* Sorular ve Görevler:
a) Mizah üzerine olan metne göre Süfyân bin Uyeyne, mizahın ayıp olup olmadığını soran kişiye nasıl cevap vermiştir?
b) Mizah üzerine olan metinden "Bir kişi Süfyân" ile başlayıp "Zâdü’l-Meâd, I, 58)" ile biten bölümü aynen yazın.
c) Mizahın sünnet oluşunu anlatan metni kaldığı yerden sürdürün.

* Sağlanan Metin:
****

Mizah Sünnettir
Peygamber Efendimiz (s.a.v.) «Ben mizah yaparım, ancak dâimâ doğruyu söylerim!» buyuruyor. Şakalaşmak, latîfe yapmak sünnettir, fakat gönül kırmadan, bilâkis gönül alarak yapıldığında.
Bir kişi Süfyân bin Uyeyne Hazretleri’ne (v. 198 h.):
“–Mizah ayıp bir şey midir?” diye sorunca o şöyle cevap vermiştir:
“–Ne ayıbı, bilâkis sünnettir. Çünkü Rasûlullah -sallâllâhu aleyhi ve sellem-:
«–Ben mizah yaparım, ancak dâimâ doğruyu söylerim!» buyurmuştur.” (Nüveyrî, Nihâyetü’l-Ereb fî Fünûni’l-Edeb, Kahire tsz. IV, 2)
Yani şakalaşmak, latîfe yapmak sünnettir, fakat gönül kırmadan, bilâkis gönül alarak yapılmalıdır.
İbn-i Kayyım el-Cevziyye (v. 751 h.):
“–Allah Rasûlü -sallâllâhu aleyhi ve sellem- şakalaşır ve şakalarında sadece doğruyu söylerdi. Kinâyeli konuşur, bu sözünde de yine yalnız hakikati söylerdi.” demiştir. (İbn-i Kayyım el-Cevziyye, Zâdü’l-Meâd, I, 58)
Peygamber Efendimiz’in ashâbı, heyecanlı, hareketli ve neşeli insanlardı. Nerede nasıl hareket edeceklerini çok iyi bilirlerdi. Gerektiğinde nükteli konuşurlar ve şaka yaparlar, gerektiğinde ise ciddîleşirlerdi. Îtidâl üzere dengeli bir hayat yaşar, aşırılıklardan sakınırlardı.

****

* Verilen Bilgiler:
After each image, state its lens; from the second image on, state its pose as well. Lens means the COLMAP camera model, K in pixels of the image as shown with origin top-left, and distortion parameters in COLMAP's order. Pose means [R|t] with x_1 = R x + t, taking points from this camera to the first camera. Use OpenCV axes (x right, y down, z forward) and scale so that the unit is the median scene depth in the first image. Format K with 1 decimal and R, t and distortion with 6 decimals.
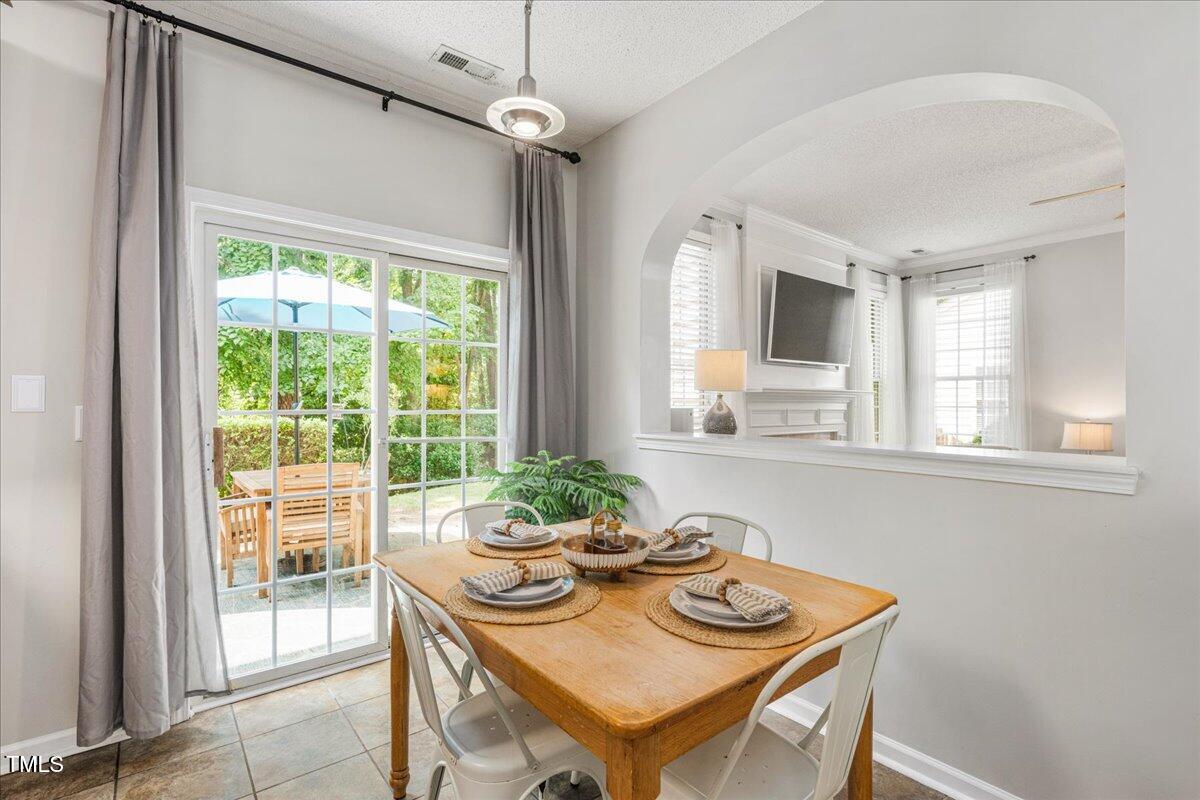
lens RADIAL K [[557.6, 0, 599.6], [0, 557.6, 405.4], [0, 0, 1]] dist [0.000019, 0.000162]
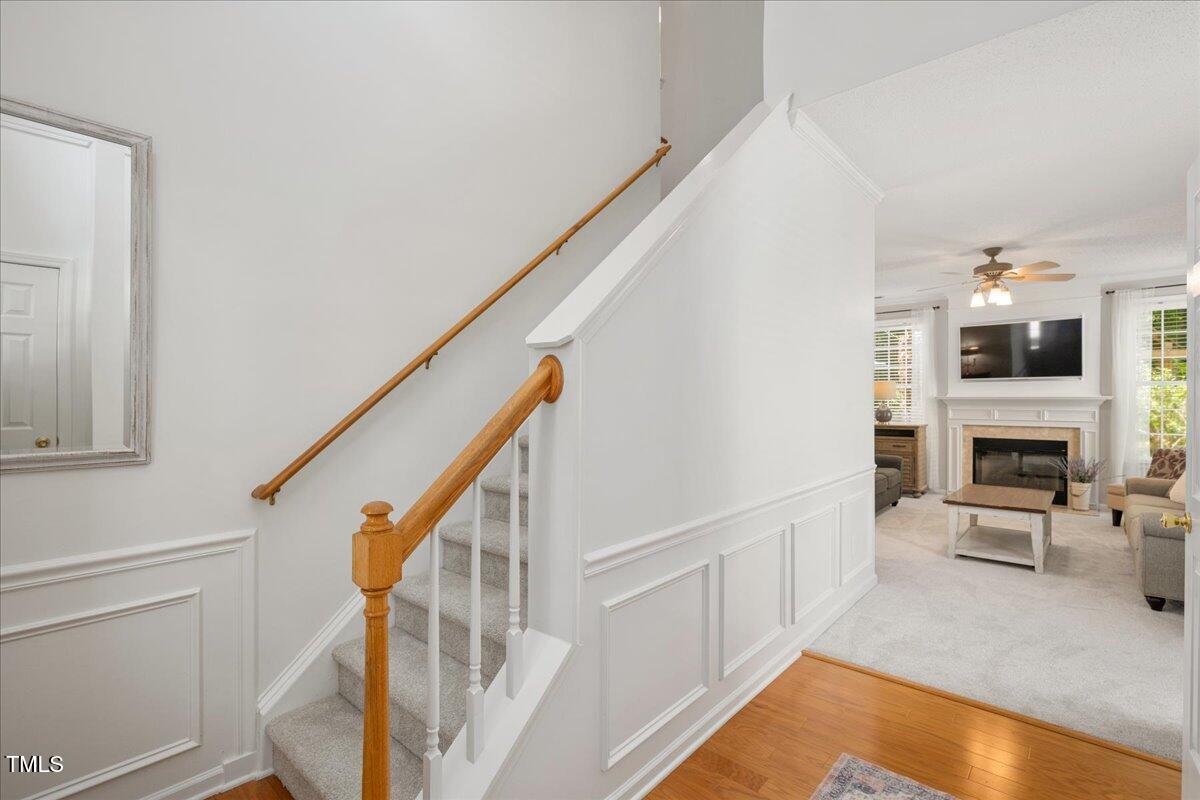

****

* Görevlerin Çıktıları:
a) Mizahın ayıp olmadığını, bilâkis sünnet olduğunu söylemiştir.

b)
Bir kişi Süfyân bin Uyeyne Hazretleri’ne (v. 198 h.):
“–Mizah ayıp bir şey midir?” diye sorunca o şöyle cevap vermiştir:
“–Ne ayıbı, bilâkis sünnettir. Çünkü Rasûlullah -sallâllâhu aleyhi ve sellem-:
«–Ben mizah yaparım, ancak dâimâ doğruyu söylerim!» buyurmuştur.” (Nüveyrî, Nihâyetü’l-Ereb fî Fünûni’l-Edeb, Kahire tsz. IV, 2)
Yani şakalaşmak, latîfe yapmak sünnettir, fakat gönül kırmadan, bilâkis gönül alarak yapılmalıdır.
İbn-i Kayyım el-Cevziyye (v. 751 h.):
“–Allah Rasûlü -sallâllâhu aleyhi ve sellem- şakalaşır ve şakalarında sadece doğruyu söylerdi. Kinâyeli konuşur, bu sözünde de yine yalnız hakikati söylerdi.” demiştir. (İbn-i Kayyım el-Cevziyye, Zâdü’l-Meâd, I, 58)

c)
Bekir bin Abdullah şöyle der:
“Rasûlullah -sallâllâhu aleyhi ve sellem- Efendimiz’in ashâbı şakalaşırlar, birbirlerine karpuz ile şaka yaparlardı. Ancak mühim işler çıktığında ciddîleşir ve işe dört elle sarılırlardı.” (Buhârî, el-Edebü’l-Müfred, no: 266)
Ebû Seleme bin Abdurrahman da ashâbın hâlini şöyle tasvîr eder:
“Allah Rasûlü’nün ashâbı çekingen ve uyuşuk değillerdi. Meclislerinde şiir okur ve Câhiliye devrindeki hâllerinden bahsederlerdi. Fakat onlardan biri Allâh’ın dîni husûsunda bir vazîfeyle karşı karşıya kaldığında, âdeta gözleri dışarı fırlayarak mecnûna dönerdi (yani o işi son derece ciddiye alır ve dört elle sarılırdı).” (Buhârî, el-Edebü’l-Müfred, no: 555)
EVİNDE ONDAN DAHA HOŞ SOHBET BİRİNİ GÖRMEDİM
Sâbit bin Ubeyd de şöyle der:
“İnsanlarla oturduğu zaman Zeyd bin Sâbit’ten daha vakarlısını, evinde de ondan daha hoşsohbet birini görmedim.” (Buhârî, el-Edebü’l-Müfred, no: 286)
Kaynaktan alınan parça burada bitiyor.